Reproduce the listing below with every occurrence of "Project Management" changed to "Team Coordination", leaving everything else untouched.

**Data section:**
□ □ □

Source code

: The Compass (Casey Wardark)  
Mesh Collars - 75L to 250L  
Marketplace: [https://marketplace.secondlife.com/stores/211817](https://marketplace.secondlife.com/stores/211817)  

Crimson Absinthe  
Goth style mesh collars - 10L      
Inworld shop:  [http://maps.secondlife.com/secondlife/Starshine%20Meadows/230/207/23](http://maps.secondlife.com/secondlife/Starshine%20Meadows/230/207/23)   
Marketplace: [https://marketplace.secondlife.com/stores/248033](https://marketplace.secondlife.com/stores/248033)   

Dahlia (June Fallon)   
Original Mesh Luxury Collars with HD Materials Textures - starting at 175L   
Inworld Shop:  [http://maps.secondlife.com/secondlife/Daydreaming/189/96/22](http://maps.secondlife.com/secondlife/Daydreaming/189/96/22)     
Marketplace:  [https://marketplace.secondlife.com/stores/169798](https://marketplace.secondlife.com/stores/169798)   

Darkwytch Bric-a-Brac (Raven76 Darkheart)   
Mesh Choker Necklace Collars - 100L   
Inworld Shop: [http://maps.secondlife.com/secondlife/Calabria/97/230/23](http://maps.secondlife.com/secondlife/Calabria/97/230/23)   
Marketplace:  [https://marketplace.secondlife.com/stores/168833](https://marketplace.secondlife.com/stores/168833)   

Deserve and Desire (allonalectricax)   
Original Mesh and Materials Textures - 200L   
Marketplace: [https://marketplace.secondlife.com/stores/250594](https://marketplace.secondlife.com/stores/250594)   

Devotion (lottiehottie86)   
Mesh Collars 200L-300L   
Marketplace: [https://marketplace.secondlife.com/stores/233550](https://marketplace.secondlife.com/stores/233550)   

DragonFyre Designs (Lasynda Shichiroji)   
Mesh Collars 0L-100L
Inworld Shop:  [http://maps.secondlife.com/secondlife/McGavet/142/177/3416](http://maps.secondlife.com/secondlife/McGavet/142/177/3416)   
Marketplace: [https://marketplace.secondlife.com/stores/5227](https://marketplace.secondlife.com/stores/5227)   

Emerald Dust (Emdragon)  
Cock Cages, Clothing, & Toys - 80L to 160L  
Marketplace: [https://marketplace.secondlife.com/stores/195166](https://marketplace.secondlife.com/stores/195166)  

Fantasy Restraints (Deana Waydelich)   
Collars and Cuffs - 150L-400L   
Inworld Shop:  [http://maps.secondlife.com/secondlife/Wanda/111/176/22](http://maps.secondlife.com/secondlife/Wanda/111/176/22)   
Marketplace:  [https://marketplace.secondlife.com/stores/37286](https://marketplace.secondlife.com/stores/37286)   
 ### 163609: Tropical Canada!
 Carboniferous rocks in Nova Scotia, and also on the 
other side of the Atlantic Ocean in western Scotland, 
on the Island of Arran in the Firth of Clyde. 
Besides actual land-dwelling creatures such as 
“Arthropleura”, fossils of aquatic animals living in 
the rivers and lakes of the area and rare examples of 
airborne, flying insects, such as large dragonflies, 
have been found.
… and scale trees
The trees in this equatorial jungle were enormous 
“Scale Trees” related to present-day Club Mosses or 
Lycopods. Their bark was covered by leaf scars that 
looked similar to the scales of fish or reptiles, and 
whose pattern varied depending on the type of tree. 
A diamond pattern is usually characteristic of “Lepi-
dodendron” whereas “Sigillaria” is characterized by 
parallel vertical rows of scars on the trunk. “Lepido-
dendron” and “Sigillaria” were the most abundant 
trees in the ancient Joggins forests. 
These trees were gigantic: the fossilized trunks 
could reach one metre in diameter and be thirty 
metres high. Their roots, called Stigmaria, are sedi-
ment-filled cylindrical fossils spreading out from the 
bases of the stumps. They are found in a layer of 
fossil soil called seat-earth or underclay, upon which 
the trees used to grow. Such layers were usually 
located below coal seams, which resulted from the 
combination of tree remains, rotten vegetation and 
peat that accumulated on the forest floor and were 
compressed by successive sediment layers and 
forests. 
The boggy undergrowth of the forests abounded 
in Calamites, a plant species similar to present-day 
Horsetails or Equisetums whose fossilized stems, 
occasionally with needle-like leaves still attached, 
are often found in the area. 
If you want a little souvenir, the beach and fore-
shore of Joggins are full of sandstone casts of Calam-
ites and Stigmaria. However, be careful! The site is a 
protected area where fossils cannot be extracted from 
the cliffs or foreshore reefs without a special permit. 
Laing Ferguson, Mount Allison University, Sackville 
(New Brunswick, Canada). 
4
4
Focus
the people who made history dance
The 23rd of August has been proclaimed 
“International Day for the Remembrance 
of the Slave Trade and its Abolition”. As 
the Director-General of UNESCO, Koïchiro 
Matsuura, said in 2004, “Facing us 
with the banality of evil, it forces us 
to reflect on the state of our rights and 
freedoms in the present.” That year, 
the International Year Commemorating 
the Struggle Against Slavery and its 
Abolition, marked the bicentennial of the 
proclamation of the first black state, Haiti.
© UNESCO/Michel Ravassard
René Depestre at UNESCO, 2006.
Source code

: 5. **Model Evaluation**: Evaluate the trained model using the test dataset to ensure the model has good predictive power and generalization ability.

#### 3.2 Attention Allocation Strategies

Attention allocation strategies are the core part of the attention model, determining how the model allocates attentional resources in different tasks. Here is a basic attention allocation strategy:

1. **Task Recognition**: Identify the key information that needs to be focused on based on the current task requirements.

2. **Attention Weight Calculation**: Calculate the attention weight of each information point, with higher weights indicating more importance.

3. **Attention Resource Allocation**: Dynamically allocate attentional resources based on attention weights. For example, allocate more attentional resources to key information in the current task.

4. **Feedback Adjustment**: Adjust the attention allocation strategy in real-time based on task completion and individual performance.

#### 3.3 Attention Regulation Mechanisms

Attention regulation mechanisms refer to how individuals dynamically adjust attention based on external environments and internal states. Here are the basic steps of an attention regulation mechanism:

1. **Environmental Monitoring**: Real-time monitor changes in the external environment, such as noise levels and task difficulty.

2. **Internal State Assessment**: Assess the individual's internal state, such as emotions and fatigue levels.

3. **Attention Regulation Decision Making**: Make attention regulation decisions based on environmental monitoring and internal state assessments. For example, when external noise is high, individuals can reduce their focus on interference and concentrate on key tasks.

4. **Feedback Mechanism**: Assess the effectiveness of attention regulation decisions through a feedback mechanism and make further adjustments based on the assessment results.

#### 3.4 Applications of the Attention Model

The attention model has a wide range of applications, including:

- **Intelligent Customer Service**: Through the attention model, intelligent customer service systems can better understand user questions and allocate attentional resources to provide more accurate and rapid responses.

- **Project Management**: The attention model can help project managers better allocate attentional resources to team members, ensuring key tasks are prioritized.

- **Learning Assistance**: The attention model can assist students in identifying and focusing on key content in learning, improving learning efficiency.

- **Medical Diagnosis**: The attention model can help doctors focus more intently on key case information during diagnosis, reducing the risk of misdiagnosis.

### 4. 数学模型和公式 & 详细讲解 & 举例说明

□ □ □

**Expected output:**
Source code

: The Compass (Casey Wardark)  
Mesh Collars - 75L to 250L  
Marketplace: [https://marketplace.secondlife.com/stores/211817](https://marketplace.secondlife.com/stores/211817)  

Crimson Absinthe  
Goth style mesh collars - 10L      
Inworld shop:  [http://maps.secondlife.com/secondlife/Starshine%20Meadows/230/207/23](http://maps.secondlife.com/secondlife/Starshine%20Meadows/230/207/23)   
Marketplace: [https://marketplace.secondlife.com/stores/248033](https://marketplace.secondlife.com/stores/248033)   

Dahlia (June Fallon)   
Original Mesh Luxury Collars with HD Materials Textures - starting at 175L   
Inworld Shop:  [http://maps.secondlife.com/secondlife/Daydreaming/189/96/22](http://maps.secondlife.com/secondlife/Daydreaming/189/96/22)     
Marketplace:  [https://marketplace.secondlife.com/stores/169798](https://marketplace.secondlife.com/stores/169798)   

Darkwytch Bric-a-Brac (Raven76 Darkheart)   
Mesh Choker Necklace Collars - 100L   
Inworld Shop: [http://maps.secondlife.com/secondlife/Calabria/97/230/23](http://maps.secondlife.com/secondlife/Calabria/97/230/23)   
Marketplace:  [https://marketplace.secondlife.com/stores/168833](https://marketplace.secondlife.com/stores/168833)   

Deserve and Desire (allonalectricax)   
Original Mesh and Materials Textures - 200L   
Marketplace: [https://marketplace.secondlife.com/stores/250594](https://marketplace.secondlife.com/stores/250594)   

Devotion (lottiehottie86)   
Mesh Collars 200L-300L   
Marketplace: [https://marketplace.secondlife.com/stores/233550](https://marketplace.secondlife.com/stores/233550)   

DragonFyre Designs (Lasynda Shichiroji)   
Mesh Collars 0L-100L
Inworld Shop:  [http://maps.secondlife.com/secondlife/McGavet/142/177/3416](http://maps.secondlife.com/secondlife/McGavet/142/177/3416)   
Marketplace: [https://marketplace.secondlife.com/stores/5227](https://marketplace.secondlife.com/stores/5227)   

Emerald Dust (Emdragon)  
Cock Cages, Clothing, & Toys - 80L to 160L  
Marketplace: [https://marketplace.secondlife.com/stores/195166](https://marketplace.secondlife.com/stores/195166)  

Fantasy Restraints (Deana Waydelich)   
Collars and Cuffs - 150L-400L   
Inworld Shop:  [http://maps.secondlife.com/secondlife/Wanda/111/176/22](http://maps.secondlife.com/secondlife/Wanda/111/176/22)   
Marketplace:  [https://marketplace.secondlife.com/stores/37286](https://marketplace.secondlife.com/stores/37286)   
 ### 163609: Tropical Canada!
 Carboniferous rocks in Nova Scotia, and also on the 
other side of the Atlantic Ocean in western Scotland, 
on the Island of Arran in the Firth of Clyde. 
Besides actual land-dwelling creatures such as 
“Arthropleura”, fossils of aquatic animals living in 
the rivers and lakes of the area and rare examples of 
airborne, flying insects, such as large dragonflies, 
have been found.
… and scale trees
The trees in this equatorial jungle were enormous 
“Scale Trees” related to present-day Club Mosses or 
Lycopods. Their bark was covered by leaf scars that 
looked similar to the scales of fish or reptiles, and 
whose pattern varied depending on the type of tree. 
A diamond pattern is usually characteristic of “Lepi-
dodendron” whereas “Sigillaria” is characterized by 
parallel vertical rows of scars on the trunk. “Lepido-
dendron” and “Sigillaria” were the most abundant 
trees in the ancient Joggins forests. 
These trees were gigantic: the fossilized trunks 
could reach one metre in diameter and be thirty 
metres high. Their roots, called Stigmaria, are sedi-
ment-filled cylindrical fossils spreading out from the 
bases of the stumps. They are found in a layer of 
fossil soil called seat-earth or underclay, upon which 
the trees used to grow. Such layers were usually 
located below coal seams, which resulted from the 
combination of tree remains, rotten vegetation and 
peat that accumulated on the forest floor and were 
compressed by successive sediment layers and 
forests. 
The boggy undergrowth of the forests abounded 
in Calamites, a plant species similar to present-day 
Horsetails or Equisetums whose fossilized stems, 
occasionally with needle-like leaves still attached, 
are often found in the area. 
If you want a little souvenir, the beach and fore-
shore of Joggins are full of sandstone casts of Calam-
ites and Stigmaria. However, be careful! The site is a 
protected area where fossils cannot be extracted from 
the cliffs or foreshore reefs without a special permit. 
Laing Ferguson, Mount Allison University, Sackville 
(New Brunswick, Canada). 
4
4
Focus
the people who made history dance
The 23rd of August has been proclaimed 
“International Day for the Remembrance 
of the Slave Trade and its Abolition”. As 
the Director-General of UNESCO, Koïchiro 
Matsuura, said in 2004, “Facing us 
with the banality of evil, it forces us 
to reflect on the state of our rights and 
freedoms in the present.” That year, 
the International Year Commemorating 
the Struggle Against Slavery and its 
Abolition, marked the bicentennial of the 
proclamation of the first black state, Haiti.
© UNESCO/Michel Ravassard
René Depestre at UNESCO, 2006.
Source code

: 5. **Model Evaluation**: Evaluate the trained model using the test dataset to ensure the model has good predictive power and generalization ability.

#### 3.2 Attention Allocation Strategies

Attention allocation strategies are the core part of the attention model, determining how the model allocates attentional resources in different tasks. Here is a basic attention allocation strategy:

1. **Task Recognition**: Identify the key information that needs to be focused on based on the current task requirements.

2. **Attention Weight Calculation**: Calculate the attention weight of each information point, with higher weights indicating more importance.

3. **Attention Resource Allocation**: Dynamically allocate attentional resources based on attention weights. For example, allocate more attentional resources to key information in the current task.

4. **Feedback Adjustment**: Adjust the attention allocation strategy in real-time based on task completion and individual performance.

#### 3.3 Attention Regulation Mechanisms

Attention regulation mechanisms refer to how individuals dynamically adjust attention based on external environments and internal states. Here are the basic steps of an attention regulation mechanism:

1. **Environmental Monitoring**: Real-time monitor changes in the external environment, such as noise levels and task difficulty.

2. **Internal State Assessment**: Assess the individual's internal state, such as emotions and fatigue levels.

3. **Attention Regulation Decision Making**: Make attention regulation decisions based on environmental monitoring and internal state assessments. For example, when external noise is high, individuals can reduce their focus on interference and concentrate on key tasks.

4. **Feedback Mechanism**: Assess the effectiveness of attention regulation decisions through a feedback mechanism and make further adjustments based on the assessment results.

#### 3.4 Applications of the Attention Model

The attention model has a wide range of applications, including:

- **Intelligent Customer Service**: Through the attention model, intelligent customer service systems can better understand user questions and allocate attentional resources to provide more accurate and rapid responses.

- **Team Coordination**: The attention model can help project managers better allocate attentional resources to team members, ensuring key tasks are prioritized.

- **Learning Assistance**: The attention model can assist students in identifying and focusing on key content in learning, improving learning efficiency.

- **Medical Diagnosis**: The attention model can help doctors focus more intently on key case information during diagnosis, reducing the risk of misdiagnosis.

### 4. 数学模型和公式 & 详细讲解 & 举例说明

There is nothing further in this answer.